Maybe you’re getting into live streaming as a hobby, or maybe you’d like to make a living off it. If it’s the latter, then you should keep our live streaming money-making techniques in mind as you plan your live stream. A common way to generate income from live streaming is with gaming, and you can learn our best pointers for making money by streaming games to get started.

Asking viewers or subscribers for donations is also another way to raise money from streaming, and all the major platforms have features that allow streamers to accept donations. You can also go outside the platform and ask for donations on a third-party platform, such as Patreon. If you have enough viewers and subscribers, you may also be able to play ads during your stream, which will bring in income.

Tips for successful live video streaming

Lastly, check out these bits of live streaming advice. These nuggets of wisdom can help beginners, novices, and pros successfully live stream.

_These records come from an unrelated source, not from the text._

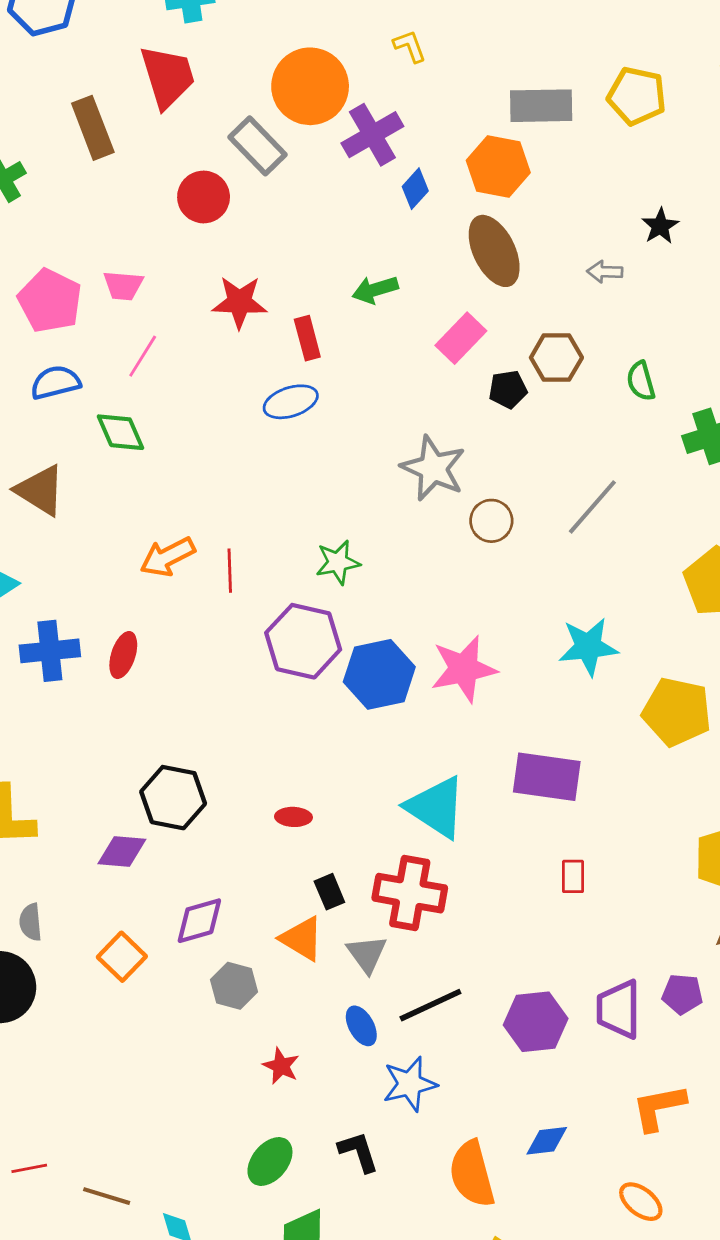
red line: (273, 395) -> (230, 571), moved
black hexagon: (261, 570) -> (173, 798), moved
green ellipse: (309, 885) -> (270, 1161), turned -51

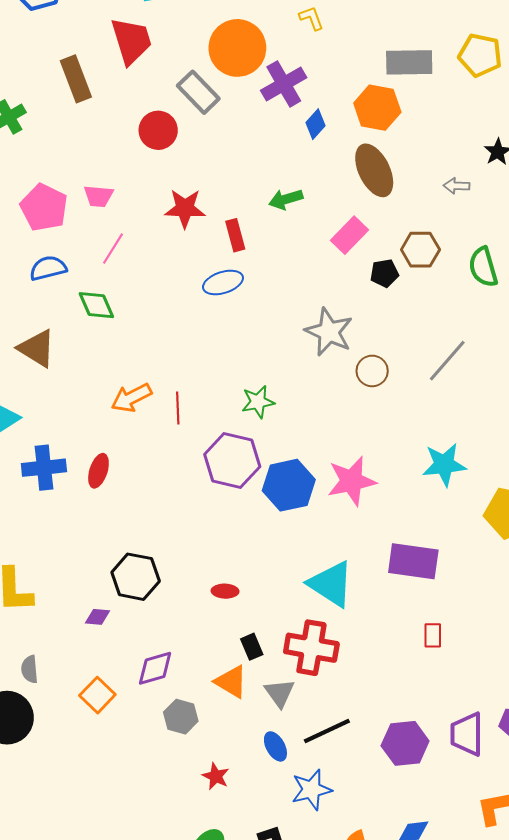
green semicircle: (641, 381) -> (483, 267), size x1.4
purple diamond: (122, 852) -> (97, 617), size x0.7

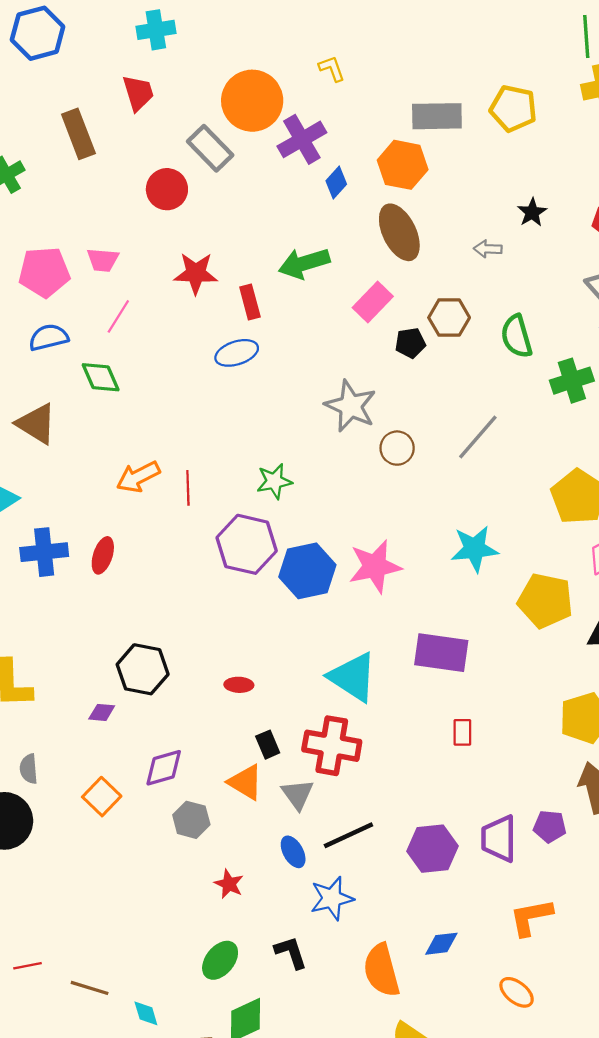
red trapezoid: (131, 41) -> (138, 93), size x0.7
green arrow: (286, 199) -> (304, 263), size x1.4
pink pentagon: (44, 207) -> (44, 272), turned -30

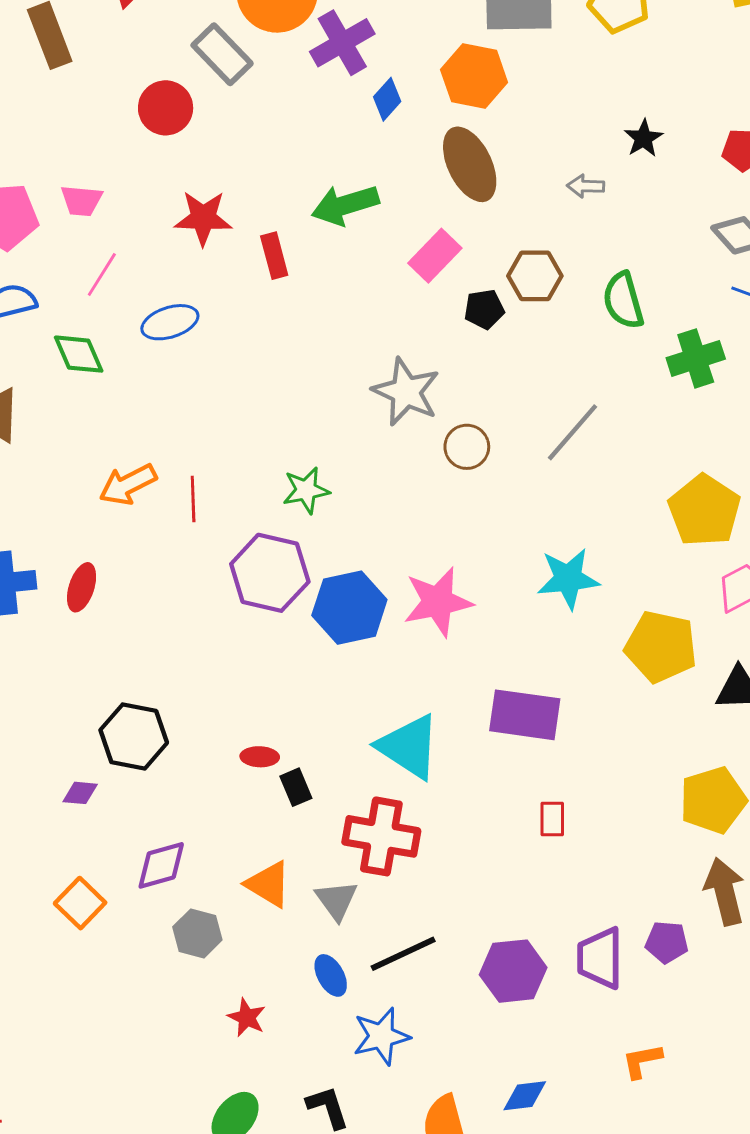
blue ellipse: (237, 353) -> (170, 322), moved
black rectangle: (268, 745) -> (296, 787), moved
orange L-shape: (531, 917) -> (642, 1061), size x0.7

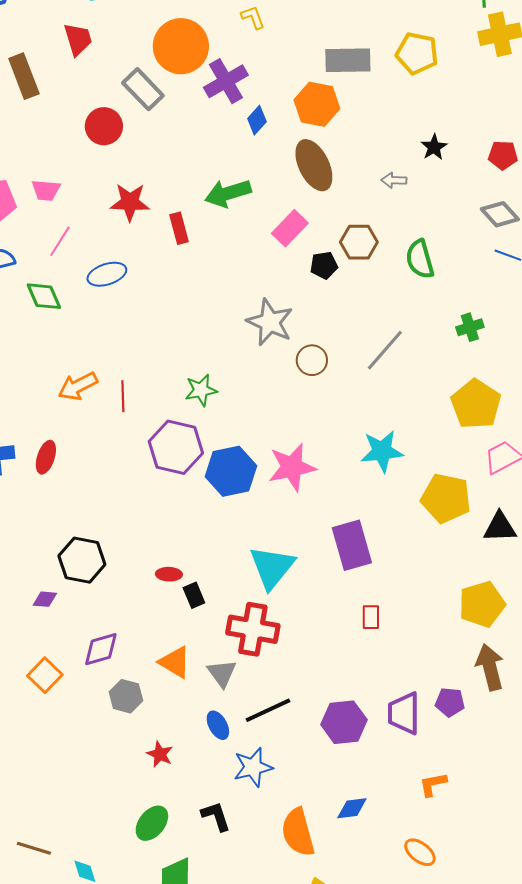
green cross: (696, 358) -> (470, 327), moved, size x0.7
purple rectangle: (525, 715) -> (352, 545), turned 66
cyan triangle: (409, 747) -> (272, 567), turned 36

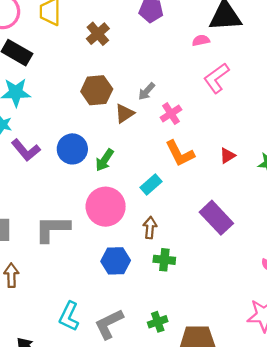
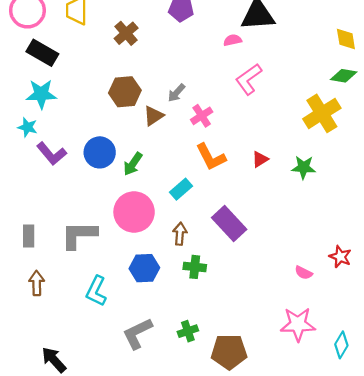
purple rectangle: (216, 218) -> (229, 223), moved
cyan L-shape: (69, 316) -> (96, 291), moved

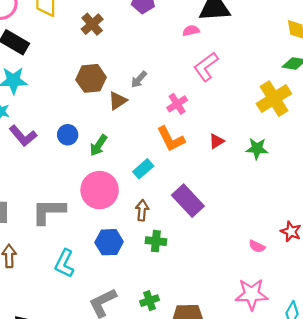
pink cross: (202, 116) -> (177, 104), moved
blue circle: (100, 152) -> (68, 135), size x0.7

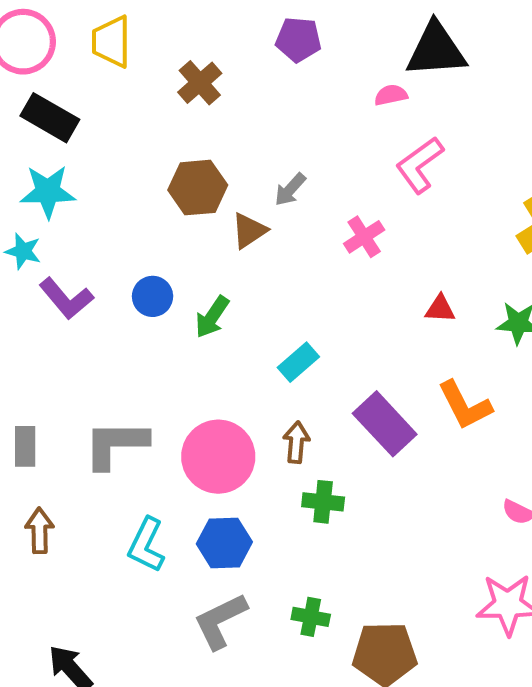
orange L-shape: (171, 139) -> (465, 405), moved
red triangle: (216, 141) -> (440, 309), turned 35
pink circle: (100, 190) -> (218, 457), moved
blue hexagon: (109, 242) -> (224, 543), moved
green cross: (150, 301) -> (311, 617), turned 30

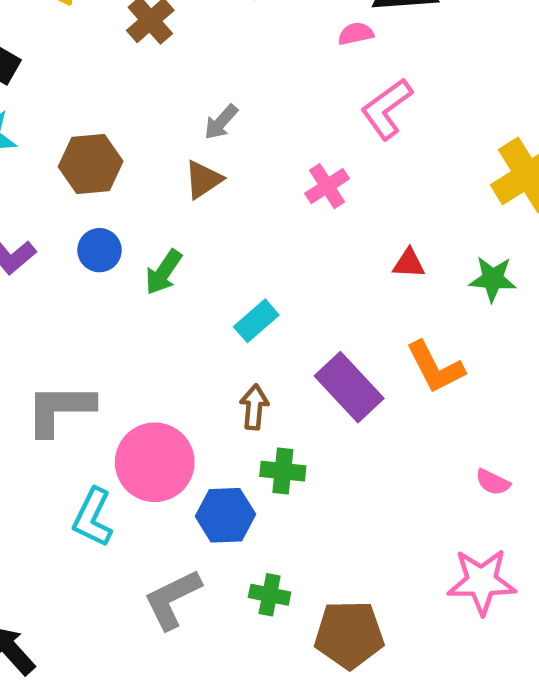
brown hexagon: (198, 188) -> (91, 164), moved
gray arrow: (290, 190) -> (221, 122), moved
pink circle: (218, 457) -> (155, 462), moved
blue hexagon: (224, 543) -> (225, 515), moved

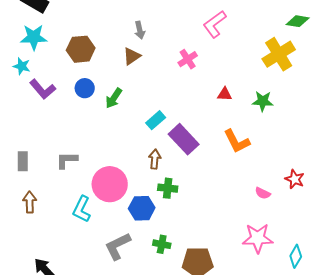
gray arrow: (221, 122) -> (140, 30), turned -54
purple rectangle: (349, 387) -> (184, 139), moved
gray L-shape: (60, 409) -> (67, 160), size x0.7

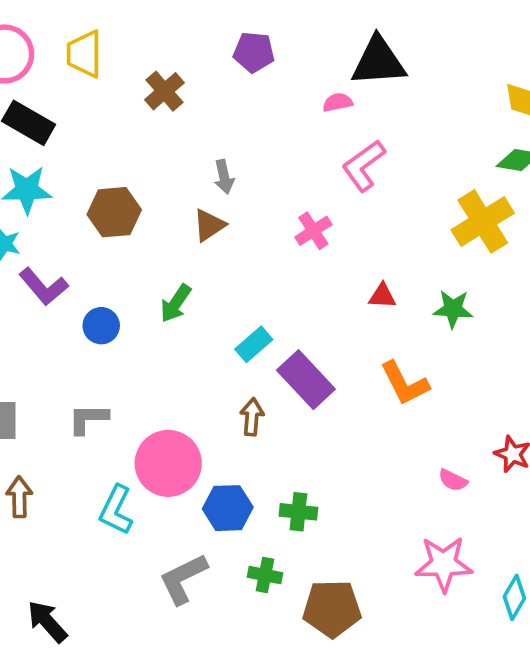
blue circle: (85, 88) -> (101, 326), moved
green cross: (168, 188) -> (298, 512), moved

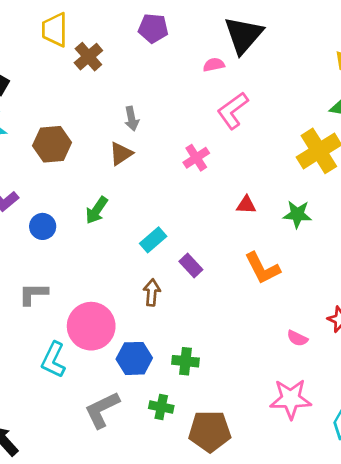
yellow trapezoid: (84, 54) -> (55, 30), moved
black triangle: (378, 61) -> (243, 35), turned -45
purple rectangle: (306, 380) -> (191, 266), size x0.6

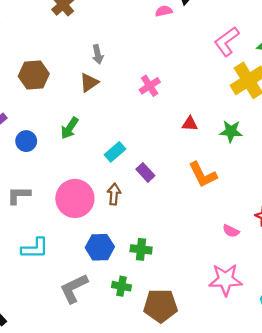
pink L-shape: (233, 111) -> (227, 41), moved
pink circle: (91, 326) -> (75, 198), moved
cyan L-shape: (53, 360) -> (35, 248), turned -116

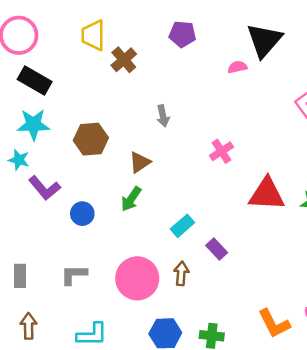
brown triangle: (89, 83) -> (140, 162), moved
red triangle: (190, 124) -> (267, 194), size x2.0
orange L-shape: (203, 175) -> (274, 324), moved

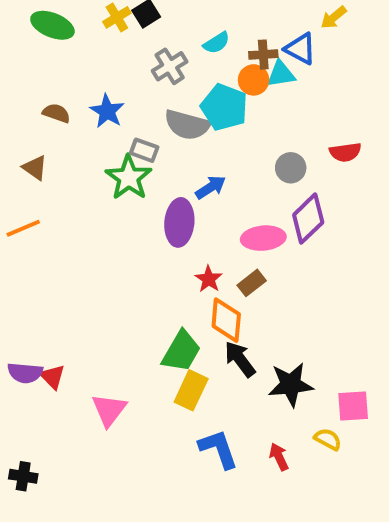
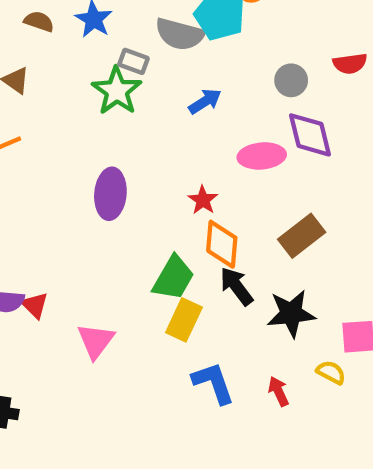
purple diamond: (308, 219) -> (310, 135), turned -60
purple ellipse: (179, 222) -> (110, 194), moved
brown rectangle: (252, 283) -> (302, 236), moved, size x1.5

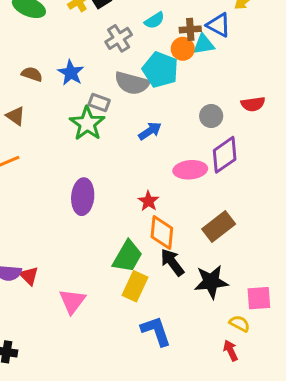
purple diamond: (310, 135) -> (225, 155), turned 69
red arrow: (279, 391) -> (231, 350), moved

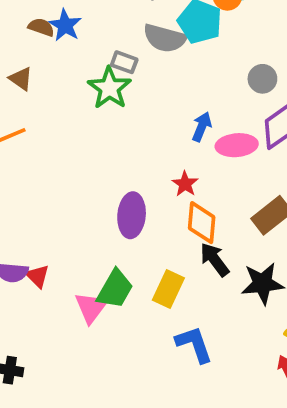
blue star: (71, 73) -> (65, 25), moved
blue arrow: (150, 131) -> (202, 127), moved, turned -35
purple ellipse: (83, 197) -> (132, 215), moved
green trapezoid: (128, 256) -> (115, 289), moved

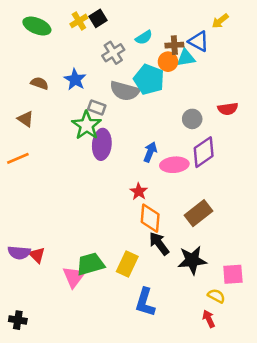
blue star: (65, 25) -> (75, 79), moved
purple ellipse: (132, 215) -> (102, 144), moved
green trapezoid: (115, 289) -> (90, 264), turned -136
blue L-shape: (194, 344) -> (145, 302), turned -144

  • Make your stream look professional with appropriate graphics: If you feature high-quality graphics on your live stream, they’ll make you look like you know what you’re doing. But you must choose the right graphics for your audience.
  • Practice your confidence on camera: Talking into a camera without a physical audience behind you — and remaining interesting and engaged while doing so — is not a natural skill for most people. If getting in front of the camera frightens you, then build up your confidence with our helpful tips.
  • Disregard popular myths about streaming: You may have come across some popular myths regarding live streaming that are keeping you from starting: live streaming is too expensive, nobody will be interested in what you have to say, or you’ll sacrifice your privacy. These live streaming myths couldn’t be further from the truth and shouldn’t hold you back.
  • Monitor the quality of your live stream: 80% of viewers will stop watching your stream due to a bad viewing experience, and 25% will leave within the first four minutes. Learn how to monitor performance indicators, such as your bitrate, keyframe interval, FPS, dropped frames, video codec, and more, so you can provide a high-quality viewing experience.
  • Avoid the most crucial mistakes: What are crucial mistakes? Poor-quality streaming and failing to promote your stream are just a couple. Read about the five most common mistakes for new live streamers so you can avoid them.
  • Test your equipment: Mistakes and mishaps are a fact of live streaming. They’re always going to happen, but you can reduce the number and frequency of these accidents by testing your equipment.

Wrap up

As you can see, there are several things to consider, prepare, and test before you start live streaming. But learning how to stream isn’t so complicated. With this ultimate guide and a can-do attitude, you’ll become a pro streamer in no time.